Vatican reaffirms need for reform in LCWR

At an April 15 meeting with officials of the Leadership Conference of Women Religious (LCWR), the prefect of the Congregation for the Doctrine of the Faith (CDF) reported that Pope Francis has reaffirmed the need for reform in the LCWR.Catholic Culture

More from the National Catholic Register.

ncregister.com/daily-news/pope-backs-reform-of-leadership-conference-of-women-religious/

Peace,
Ed

…so in lame-O terms, what exactly does this mean?

That is reassuring to hear. Just think if women religious were to be faithful witnesses to Christ in all areas as they once were. Let us pray that they will not cling to wrong ways out of stubborn pride but be willing to let the Holy Spirit guide them and follow our Blessed Mother’s example. :thumbsup: It may be a bumpy road to get there but the journey has to start somewhere.

This is great news:)

The injection of a large force of women (and Men) religious into healthcare and education.
professions they dominated.
Would be the single biggest deterrent to the incredable costs in these areas that are dooming our future.

It means the media’s love affair with Pope Francis is predictably coming to an end now that they realize he’s Catholic.

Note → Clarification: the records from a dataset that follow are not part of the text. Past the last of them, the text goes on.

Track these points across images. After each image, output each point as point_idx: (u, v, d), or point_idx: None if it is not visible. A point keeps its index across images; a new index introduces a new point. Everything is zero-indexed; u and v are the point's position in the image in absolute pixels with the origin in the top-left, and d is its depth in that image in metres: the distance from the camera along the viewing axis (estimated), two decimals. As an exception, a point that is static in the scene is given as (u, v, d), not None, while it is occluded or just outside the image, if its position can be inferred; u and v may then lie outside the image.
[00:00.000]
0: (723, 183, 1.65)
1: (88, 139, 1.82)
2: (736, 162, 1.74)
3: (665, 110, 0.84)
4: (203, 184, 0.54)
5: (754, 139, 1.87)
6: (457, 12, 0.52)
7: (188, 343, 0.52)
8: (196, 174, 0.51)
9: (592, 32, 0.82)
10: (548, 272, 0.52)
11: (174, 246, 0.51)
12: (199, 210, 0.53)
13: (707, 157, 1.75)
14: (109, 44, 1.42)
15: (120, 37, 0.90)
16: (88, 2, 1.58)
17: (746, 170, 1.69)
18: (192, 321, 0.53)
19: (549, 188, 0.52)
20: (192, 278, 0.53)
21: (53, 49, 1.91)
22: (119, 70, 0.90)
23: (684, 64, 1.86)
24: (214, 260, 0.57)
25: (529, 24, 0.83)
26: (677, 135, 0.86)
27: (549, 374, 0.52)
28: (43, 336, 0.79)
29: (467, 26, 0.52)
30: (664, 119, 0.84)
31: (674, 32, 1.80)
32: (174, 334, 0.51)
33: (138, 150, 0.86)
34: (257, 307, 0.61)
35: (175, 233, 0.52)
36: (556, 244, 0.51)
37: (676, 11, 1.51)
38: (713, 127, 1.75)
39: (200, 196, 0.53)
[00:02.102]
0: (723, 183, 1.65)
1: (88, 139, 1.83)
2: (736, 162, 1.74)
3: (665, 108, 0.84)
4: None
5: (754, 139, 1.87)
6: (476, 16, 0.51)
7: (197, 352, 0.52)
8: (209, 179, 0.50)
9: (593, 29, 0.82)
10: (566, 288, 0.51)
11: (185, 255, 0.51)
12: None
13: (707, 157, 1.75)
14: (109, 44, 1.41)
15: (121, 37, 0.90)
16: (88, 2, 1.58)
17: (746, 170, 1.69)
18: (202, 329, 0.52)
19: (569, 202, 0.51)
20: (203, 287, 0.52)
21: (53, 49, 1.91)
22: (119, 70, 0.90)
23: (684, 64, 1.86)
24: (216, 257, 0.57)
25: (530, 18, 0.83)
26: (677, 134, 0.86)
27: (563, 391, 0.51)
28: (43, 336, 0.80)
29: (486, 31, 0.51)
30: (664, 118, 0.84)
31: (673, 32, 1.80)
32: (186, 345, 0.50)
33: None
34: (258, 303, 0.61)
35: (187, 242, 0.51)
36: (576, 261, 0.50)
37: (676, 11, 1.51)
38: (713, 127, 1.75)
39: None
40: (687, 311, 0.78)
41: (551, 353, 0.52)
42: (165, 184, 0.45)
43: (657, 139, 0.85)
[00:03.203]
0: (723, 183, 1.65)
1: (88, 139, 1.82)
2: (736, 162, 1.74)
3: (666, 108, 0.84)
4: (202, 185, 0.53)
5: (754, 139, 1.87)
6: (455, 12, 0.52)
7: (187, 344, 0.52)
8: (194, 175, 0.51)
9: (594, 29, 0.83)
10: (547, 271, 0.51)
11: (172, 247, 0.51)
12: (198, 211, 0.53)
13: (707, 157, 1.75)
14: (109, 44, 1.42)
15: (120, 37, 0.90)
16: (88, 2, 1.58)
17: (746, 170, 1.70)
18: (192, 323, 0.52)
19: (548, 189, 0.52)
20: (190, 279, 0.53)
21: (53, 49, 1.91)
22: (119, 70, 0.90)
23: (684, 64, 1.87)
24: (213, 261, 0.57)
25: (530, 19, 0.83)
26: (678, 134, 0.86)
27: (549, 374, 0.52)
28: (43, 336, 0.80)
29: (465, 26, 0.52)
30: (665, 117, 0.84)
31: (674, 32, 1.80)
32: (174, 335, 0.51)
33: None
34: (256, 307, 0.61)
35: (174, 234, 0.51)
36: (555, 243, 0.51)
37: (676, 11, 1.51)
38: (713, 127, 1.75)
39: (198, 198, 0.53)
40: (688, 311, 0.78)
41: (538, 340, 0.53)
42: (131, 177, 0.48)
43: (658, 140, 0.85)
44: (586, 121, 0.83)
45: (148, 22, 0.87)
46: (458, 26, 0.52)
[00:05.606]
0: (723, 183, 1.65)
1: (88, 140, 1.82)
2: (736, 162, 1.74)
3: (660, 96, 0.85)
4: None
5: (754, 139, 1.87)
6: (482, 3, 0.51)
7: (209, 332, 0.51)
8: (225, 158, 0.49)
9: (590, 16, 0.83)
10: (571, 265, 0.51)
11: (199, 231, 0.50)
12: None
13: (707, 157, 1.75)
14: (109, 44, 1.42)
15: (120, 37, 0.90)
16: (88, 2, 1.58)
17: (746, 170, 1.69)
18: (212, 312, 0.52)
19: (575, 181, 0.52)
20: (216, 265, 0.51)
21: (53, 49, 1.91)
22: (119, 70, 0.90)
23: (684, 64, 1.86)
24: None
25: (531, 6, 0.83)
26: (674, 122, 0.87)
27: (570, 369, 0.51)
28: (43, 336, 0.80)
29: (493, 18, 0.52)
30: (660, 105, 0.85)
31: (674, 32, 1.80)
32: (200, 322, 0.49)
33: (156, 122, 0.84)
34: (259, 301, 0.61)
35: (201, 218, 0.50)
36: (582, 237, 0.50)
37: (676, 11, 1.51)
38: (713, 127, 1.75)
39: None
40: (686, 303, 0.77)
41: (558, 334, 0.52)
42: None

Couldn’t have said it better myself :thumbsup:

Thx. I dig your avatar, btw. :o

Correct answer!
:clapping:

I think this is the start of the media’s love affair coming to an end. I think there will now be an awkward phase where the media/LCWR tries desperately to spin whatever Francis does to suit their ideology, ie “Francis reaffirms need to reform LCWR really means Francis wants LCWR to stay exactly the same”. Then, after this phase, the love affair will end completely, and they’ll viciously attack him.

God bless Archbishop Sartain… he has quite a task ahead of him.

:thumbsup:
(And therefore, fully in keeping with the Church’s social justice mandate.)

This is one of the best ways that the Church can address these needs: by incentivizing and supporting the return by religious orders to needs that cannot be as economically addressed,let alone as faithfully addressed, by any other means.

I honestly do not understand why the LCWR is surprised. The Church is always in need of reform, and that includes all of us.

While what you say is true, think about the attitude you are projecting. It boils down to: “It sure would be nice if a whole heck of a lot more people would work for me for free.”

Not to attack you in particular (as a catholic school tuition paying parent I can relate to the sentiment), but this sort of attitude towards the religious is part of why we don’t have many anymore. They aren’t there to make your life cheaper, they are there to serve God.

Whoa. Where do have any evidence that gus believes that Religious should work for him “for free?” I did not at all perceive that to be the point of his post.

this sort of attitude towards the religious is part of why we don’t have many anymore. They aren’t there to make your life cheaper, they are there to serve God.

Again, you have not established what gus’ “attitude” is. How would you know something so internal/private?

Yes, religious are there to serve God, and to serve God through the Church and the Church’s needs, which include healthcare and education, among many other needs, both practical and spiritual.

But still a Jesuit. That was the first thing that came out of the mouth of the CBS reporter when he heard the announcement Mar 13th. Just sayin.

Its a return to the mission of the church
I’m not suggesting anything new

It seems to me that the media had some mythological view of Jesuits, that, perhaps because some have dissented historically, that this Jesuit Pope would therefore overturn dogmas the secular media loathes, thus leading to the destruction of the Church. I suppose some of them may have been naïve enough to think dogmatic overturn was possible. But part of me cynically suspects many of them know better but seek to drive a wedge into the Church, and between her members.

Who said anything about working for free? The number of religious who used to work in healthcare, education and working with the poor has dwindled. Congregations are so sparse that they often don’t even live in community. More sisters would mean that congregations wouldn’t have to, for example, back out of teaching in order to feed the poor. They could do BOTH.

This is an attitude that we should applaud, not attack.